Josh laughed. It startled me. Then I had to smile too. It was a funny memory, my sandy-haired brother as a toddler sitting on the couch, watching me seriously as I painted every little toenail.

"I'm sure Drew knew you loved him," Josh said. "Nail polish hijinks aside."

"I'm not so sure," I said. I hesitated. "I changed the subject the other day, you know, when you asked how I got the gift."

"Yeah, I noticed," he said. He was still smiling, but his eyes sobered.

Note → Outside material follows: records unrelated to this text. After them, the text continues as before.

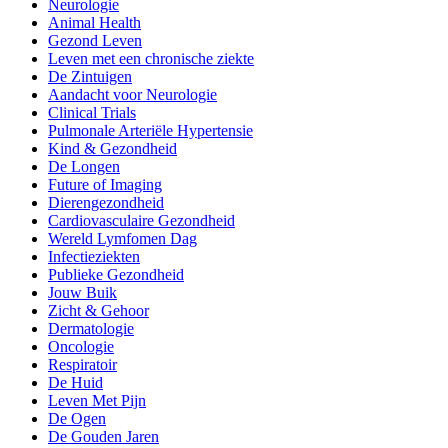
Neurologie
Animal Health
Gezond Leven
Leven met een chronische ziekte
De Zintuigen
Aandacht voor Neurologie
Clinical Trials
Pulmonale Arteriële Hypertensie
Kind & Gezondheid
De Longen
Future of Imaging
Dierengezondheid
Cardiovasculaire Gezondheid
Wereld Lymfomen Dag
Infectieziekten
Publieke Gezondheid
Jouw Buik
Zicht & Gehoor
Dermatologie
Oncologie
Respiratoir
De Huid
Leven Met Pijn
De Ogen
De Gouden Jaren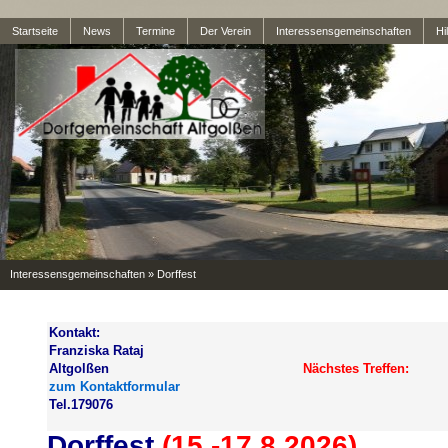
Startseite
News
Termine
Der Verein
Interessensgemeinschaften
Hil
Interessensgemeinschaften
»
Dorffest
Kontakt:
Franziska Rataj
Altgolßen
Nächstes Treffen:
zum Kontaktformular
Tel.179076
Dorffest
(15.-17.8.2026)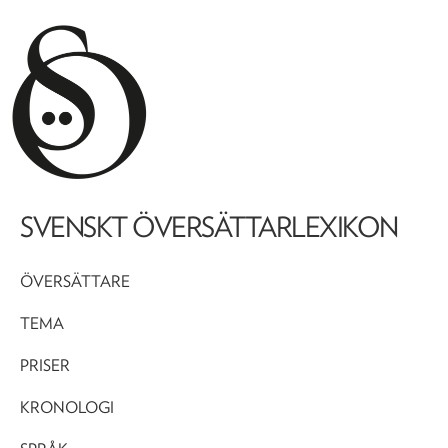
SVENSKT ÖVERSÄTTARLEXIKON
ÖVERSÄTTARE
TEMA
PRISER
KRONOLOGI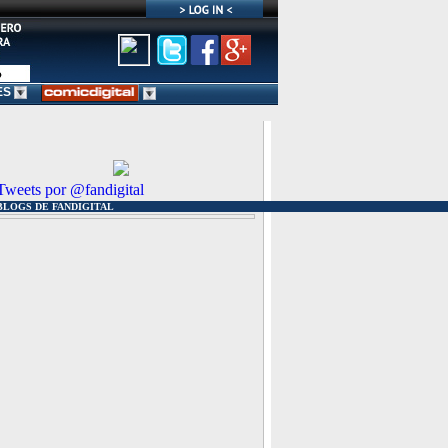
ES
Tweets por @fandigital
BLOGS DE FANDIGITAL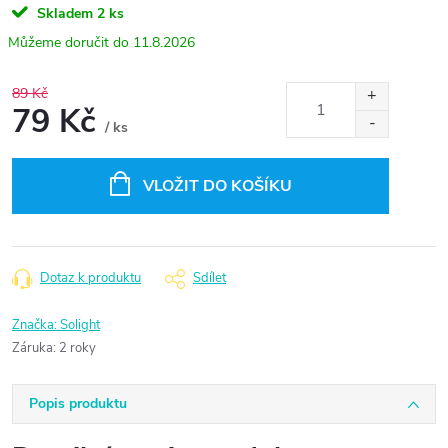
Skladem
2 ks
11.8.2026
89 Kč
79 Kč
/ ks
Měrná
cena:
VLOŽIT DO KOŠÍKU
Dotaz k produktu
Sdílet
Značka:
Solight
Záruka
:
2 roky
Popis produktu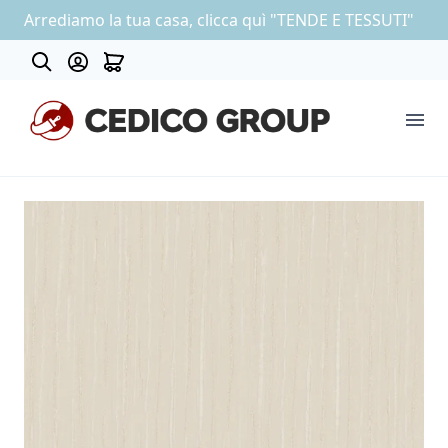
Arrediamo la tua casa, clicca quì "TENDE E TESSUTI"
Contatti
COLLEZIONE CARTA DA PARATI
OUTLET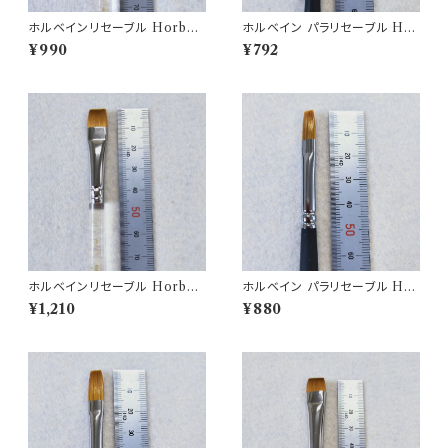
ホルベインリセーブル Horbei
ホルベイン パラリセーブル Hor
n brush N500H-0
bein brush 350H-2
¥990
¥792
ホルベインリセーブル Horbei
ホルベイン パラリセーブル Hor
n brush N500H-2
bein brush 350H-4
¥1,210
¥880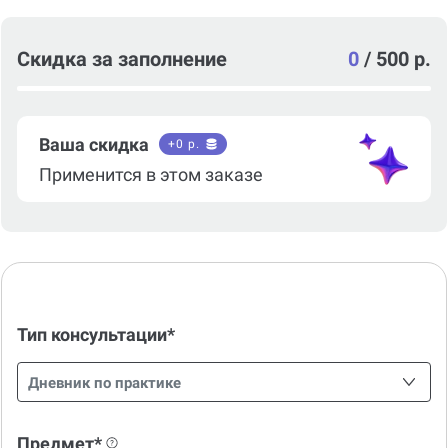
Скидка за заполнение
0
/
500 р.
Ваша скидка
+
0
р.
Применится в этом заказе
Тип консультации*
Дневник по практике
Предмет*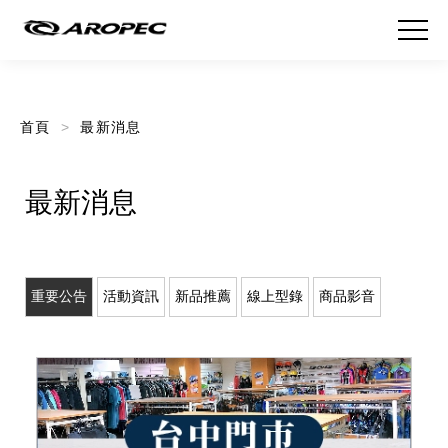
首頁
最新消息
最新消息
重要公告
活動資訊
新品推薦
線上型錄
商品影音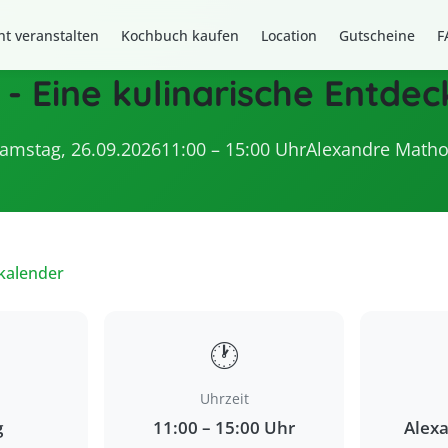
t veranstalten
Kochbuch kaufen
Location
Gutscheine
F
 - Eine kulinarische Entde
amstag, 26.09.2026
11:00 – 15:00 Uhr
Alexandre Math
kalender
🕐
Uhrzeit
g
11:00 – 15:00 Uhr
Alex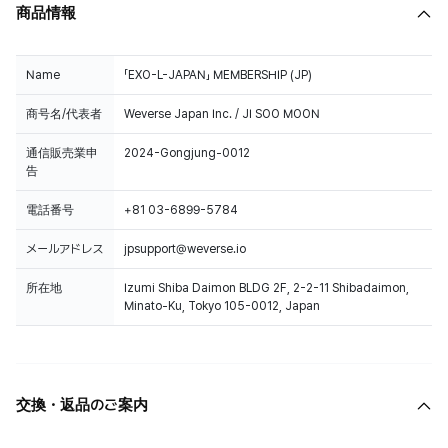
商品情報
Name
「EXO-L-JAPAN」 MEMBERSHIP (JP)
商号名/代表者
Weverse Japan Inc. / JI SOO MOON
通信販売業申
2024-Gongjung-0012
告
電話番号
+81 03-6899-5784
メールアドレス
jpsupport@weverse.io
所在地
Izumi Shiba Daimon BLDG 2F, 2-2-11 Shibadaimon,
Minato-Ku, Tokyo 105-0012, Japan
交換・返品のご案内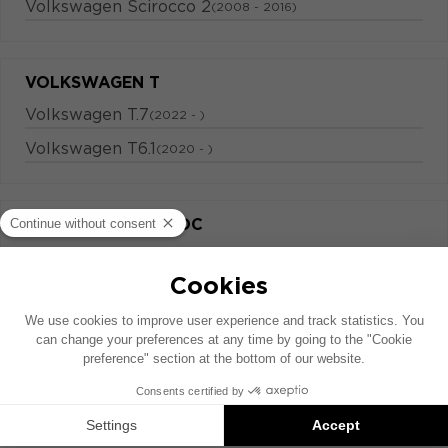
Volkswagen Scirocco 2
(2008 - 2016)
VOLKSWAGEN T
Volkswagen T.7
(2022 - )
Volkswagen T6.1
(2020 - )
VOLKSWAGEN T-ROC
Volkswagen T-roc
(2017 - )
Volkswagen T-roc Cabriolet
(2020 - )
VOLKSWAGEN TACQUA
Volkswagen Tacqua
(2019 - )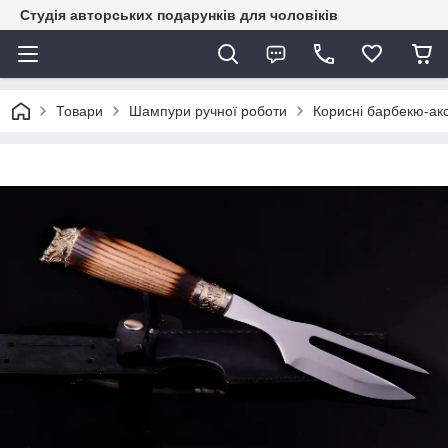
Студія авторських подарунків для чоловіків
Товари
Шампури ручної роботи
Корисні барбекю-ак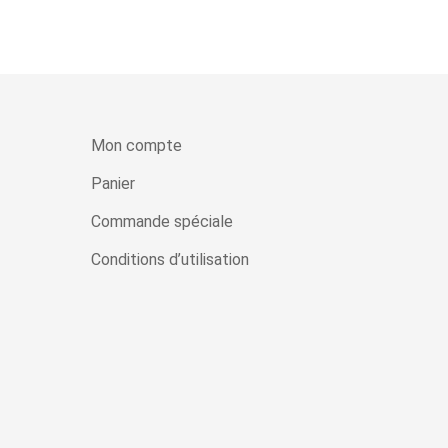
Mon compte
Panier
Commande spéciale
Conditions d’utilisation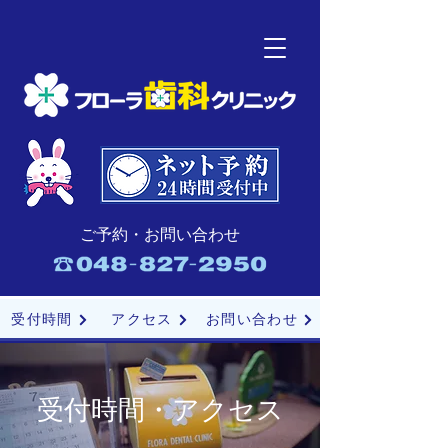
ご予約・お問い合わせ
受付時間
アクセス
お問い合わせ
受付時間・アクセス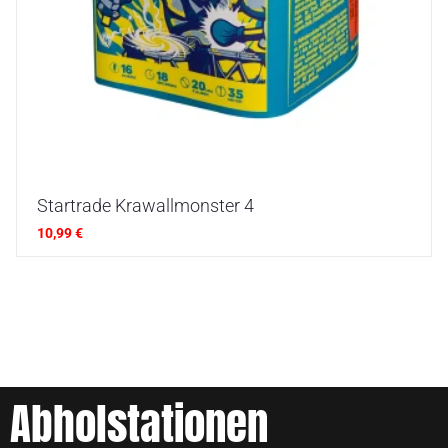
Startrade Krawallmonster 4
10,99
€
Abholstationen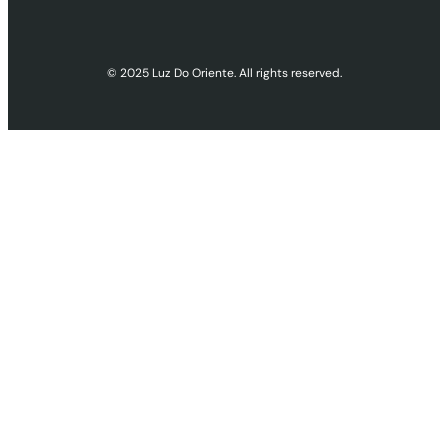
© 2025 Luz Do Oriente. All rights reserved.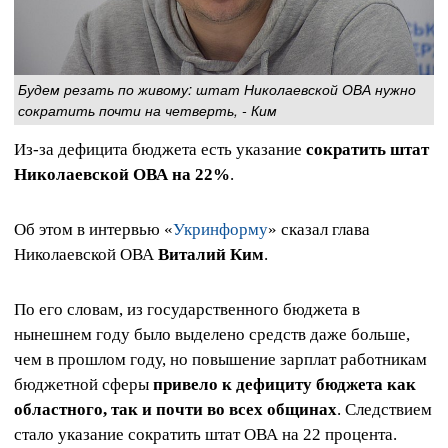
Будем резать по живому: штат Николаевской ОВА нужно
сократить почти на четверть, - Ким
Из-за дефицита бюджета есть указание
сократить штат
Николаевской ОВА на 22%
.
Об этом в интервью «
Укринформу
» сказал глава
Николаевской ОВА
Виталий Ким
.
По его словам, из государственного бюджета в
нынешнем году было выделено средств даже больше,
чем в прошлом году, но повышение зарплат работникам
бюджетной сферы
привело к дефициту бюджета как
областного, так и почти во всех общинах
. Следствием
стало указание сократить штат ОВА на 22 процента.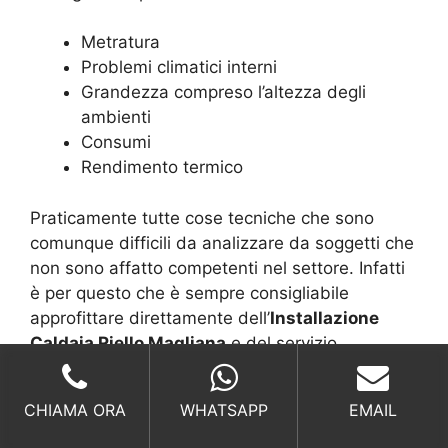
Metratura
Problemi climatici interni
Grandezza compreso l’altezza degli
ambienti
Consumi
Rendimento termico
Praticamente tutte cose tecniche che sono
comunque difficili da analizzare da soggetti che
non sono affatto competenti nel settore. Infatti
è per questo che è sempre consigliabile
approfittare direttamente dell’
Installazione
Caldaia Riello Magliana
e del servizio
connesso anche perché è totalmente gratuito.
CHIAMA ORA
WHATSAPP
EMAIL
Installazione Caldaia Riello Magliana,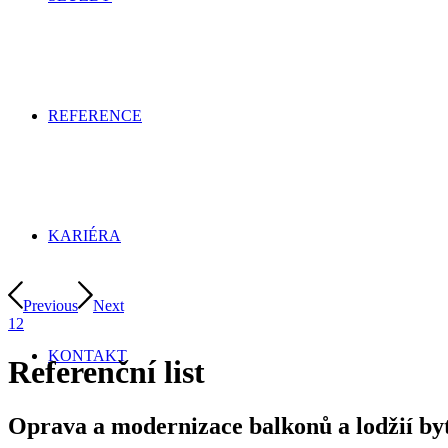
REFERENCE
KARIÉRA
Previous
Next
1
2
KONTAKT
Referenční list
Oprava a modernizace balkonů a lodžií by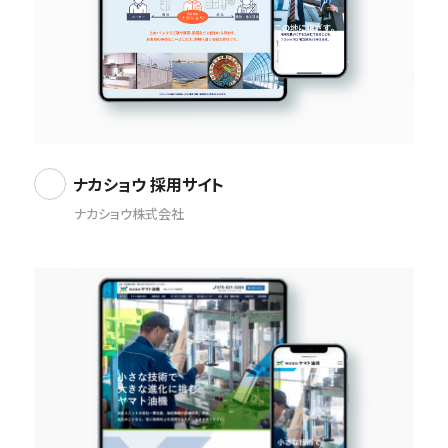
ナカショウ 採用サイト
ナカショウ株式会社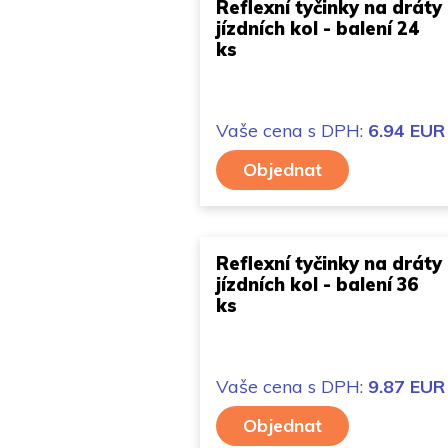
Reflexní tyčinky na dráty
jízdních kol - balení 24
ks
Vaše cena
s DPH:
6.94 EUR
Objednat
Reflexní tyčinky na dráty
jízdních kol - balení 36
ks
Vaše cena
s DPH:
9.87 EUR
Objednat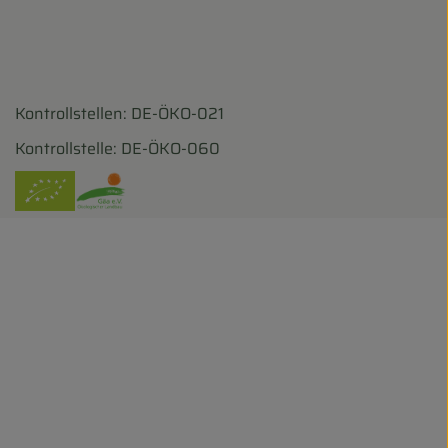
Kontrollstellen: DE-ÖKO-021
harf/
ohofscharf/?hl=de
Kontrollstelle: DE-ÖKO-060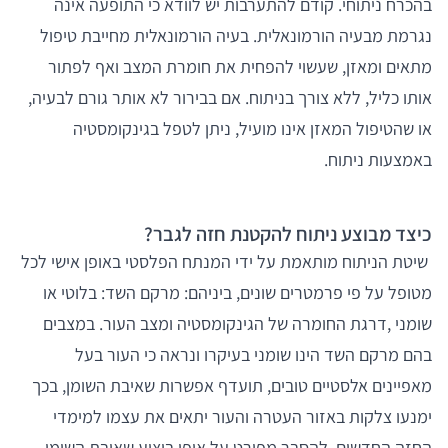
בהכרח ניתוחי. קודם להתערבות יש לוודא כי התופעה אינה
נגרמת מבעיה הורמונאלית. בעיה הורמונאלית מחייבת טיפול
מתאים ומאזן, שעשוי להפחית את חומרת המצב ואף לפתור
אותו כליל, ללא צורך בניתוח. אם בבירור לא אותר גורם לבעיה,
או שהטיפול המאזן אינו מועיל, ניתן לטפל בגינקומסטיה
באמצעות ניתוח.
כיצד מבוצע ניתוח להקטנת חזה לגבר?
שיטת הניתוח מותאמת על ידי המנתח הפלסטי באופן אישי לכל
מטופל על פי פרמטרים שונים, ביניהם: מרקם השד: בלוטי או
שומני ,דרגת החומרה של הגינקומסטיה ומצב העור. במצבים
בהם מרקם השד הינו שומני בעיקרו ונראה כי העור בעל
מאפיינים אלסטיים טובים, תועדף אפשרות שאיבת השומן, בכך
ימנעו צלקות באזור העטרה והעור יתאים את עצמו למימדי
החזה החדשים. להסבר מפורט על אופן ביצוע שאיבת השומן,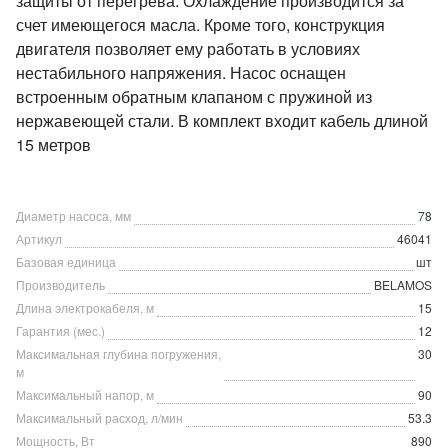
защиты от перегрева. Охлаждение производится за
счет имеющегося масла. Кроме того, конструкция
двигателя позволяет ему работать в условиях
нестабильного напряжения. Насос оснащен
встроенным обратным клапаном с пружиной из
нержавеющей стали. В комплект входит кабель длиной
15 метров
Диаметр насоса, мм
78
Артикул
46041
Базовая единица
шт
Производитель
BELAMOS
Длина электрокабеля, м
15
Гарантия (мес.)
12
Максимальная глубина погружения,
30
м
Максимальный напор, м
90
Максимальный расход, л/мин
53.3
Мощность, Вт
890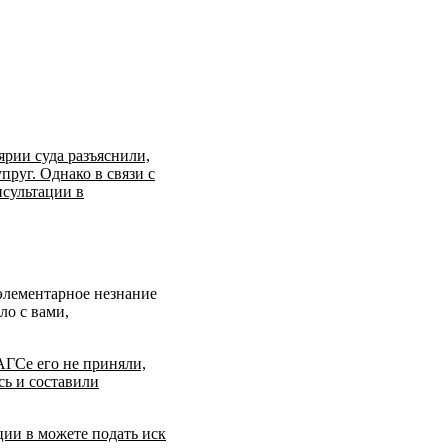
ярии суда разъяснили,
пруг. Однако в связи с
нсультации в
 элементарное незнание
ло с вами,
ЗАГСе его не приняли,
сь и составили
ции в можете подать иск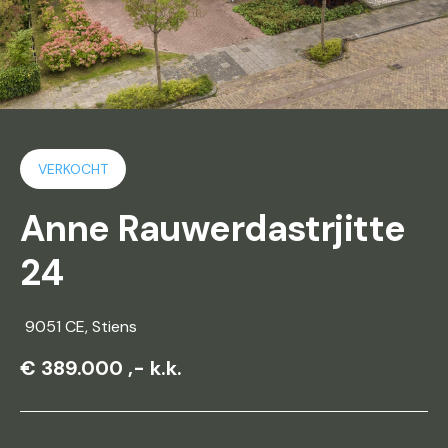
VERKOCHT
Anne Rauwerdastrjitte
24
9051 CE
, Stiens
€ 389.000 ,- k.k.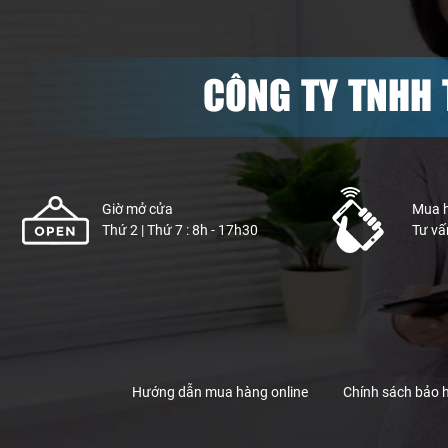
CÔNG TY TNHH 
Giờ mở cửa
Mua 
Thứ 2 | Thứ 7 : 8h - 17h30
Tư vấ
Hướng dẫn mua hàng online
Chính sách bảo 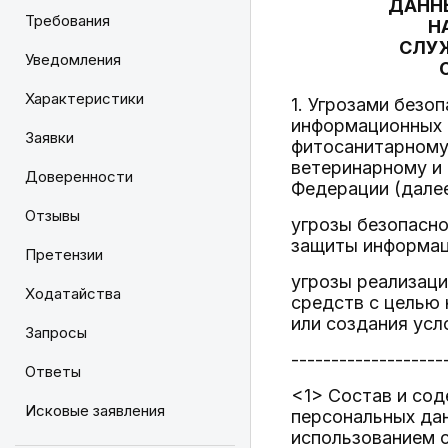
ДАНН
Требования
Н
СЛУЖ
Уведомления
Характеристики
1. Угрозами безо
информационных 
Заявки
фитосанитарному
ветеринарному и
Доверенности
Федерации (далее
Отзывы
угрозы безопасн
защиты информац
Претензии
угрозы реализаци
Ходатайства
средств с целью
или создания усл
Запросы
-------------------
Ответы
<1> Состав и сод
Исковые заявления
персональных дан
использованием 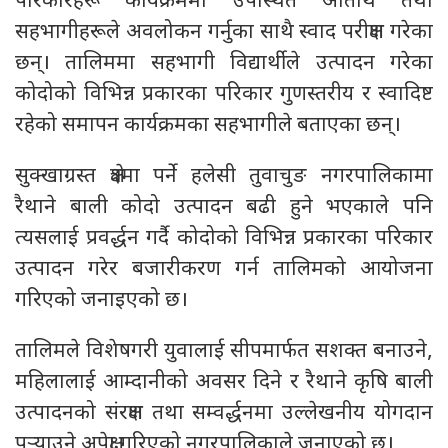
परिकारहरू कार्यक्रममा उपस्थित अतिथि तथा
सहभागीहरूले अवलोकन गर्नुका साथै स्वाद परीक्षण गरेका
छन्। तालिममा सहभागी विद्यार्थीले उत्पादन गरेका
कोदोको विभिन्न प्रकारका परिकार गुणस्तरीय र स्वादिष्ट
रहेको समापन कार्यक्रमका सहभागीले बताएका छन्।
सुक्खाग्रस्त क्षेत्रमा पर्ने हलेसी तुवाचुङ नगरपालिकामा
रैथाने बाली कोदो उत्पादन बढी हुने भएकाले पनि
त्यसलाई प्रवर्द्धन गर्दै कोदोको विभिन्न प्रकारका परिकार
उत्पादन गरेर बजारीकरण गर्न तालिमको आयोजना
गरिएको जनाइएको छ।
तालिमले विशेषगरी युवालाई सीपमार्फत सशक्त बनाउने,
महिलालाई आम्दानीको अवसर दिने र रैथाने कृषि बाली
उत्पादनको संरक्षण तथा सम्वर्द्धनमा उल्लेखनीय योगदान
पुर्‍याउने अपेक्षा गरिएको नगरपालिकाले जनाएको छ।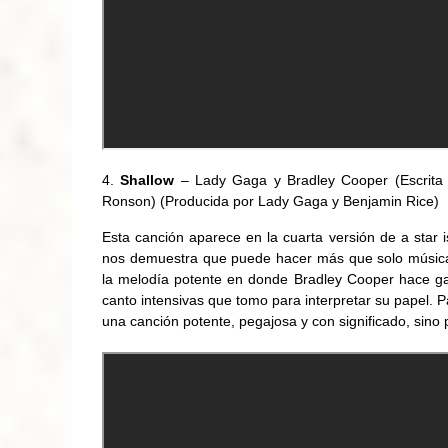
Shallow
– Lady Gaga y Bradley Cooper (Escrit
Ronson) (Producida por Lady Gaga y Benjamin Rice)
Esta canción aparece en la cuarta versión de a star 
nos demuestra que puede hacer más que solo música 
la melodía potente en donde Bradley Cooper hace gal
canto intensivas que tomo para interpretar su papel. 
una canción potente, pegajosa y con significado, sino p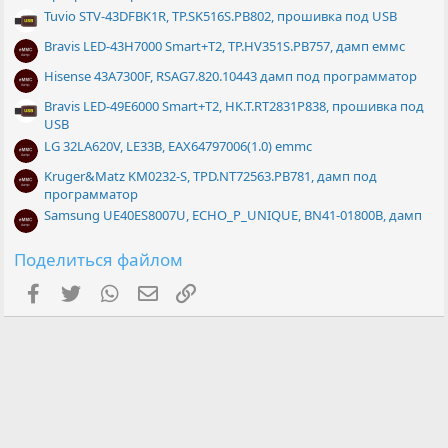
Tuvio STV-43DFBK1R, TP.SK516S.PB802, прошивка под USB
Bravis LED-43H7000 Smart+T2, TP.HV351S.PB757, дамп еммс
Hisense 43A7300F, RSAG7.820.10443 дамп под программатор
Bravis LED-49E6000 Smart+T2, HK.T.RT2831P838, прошивка под
USB
LG 32LA620V, LE33B, EAX64797006(1.0) emmc
Kruger&Matz KM0232-S, TPD.NT72563.PB781, дамп под
программатор
Samsung UE40ES8007U, ECHO_P_UNIQUE, BN41-01800B, дамп
Поделиться файлом
Facebook
Twitter
WhatsApp
Электронная почта
Ссылка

"I don't understand the how and why of any of it," I said. "But the gift started after Dad and Drew died in the wreck. There's one thing I've wanted to do, to talk to them one last time. To tell them I love and miss them. And that seems to be the one thing I can't do."

"Maybe they already passed on to the next world," he said. "Maybe they know you love them and miss them, and they didn't have any reason to be ghosts."

"Maybe," I said. "But maybe doesn't keep me from waking up at night, feeling—" I broke off. Josh seemed to understand me, to be the one person it was safe to talk to. But that didn't mean there weren't some things still too hard to say.

"It's okay," he said, and then, "If they're in the next world already, I promise, I'll find them when I cross over. I'll tell them what you said."

"But I'll never know," I said.

"I'll come back and tell you," he promised.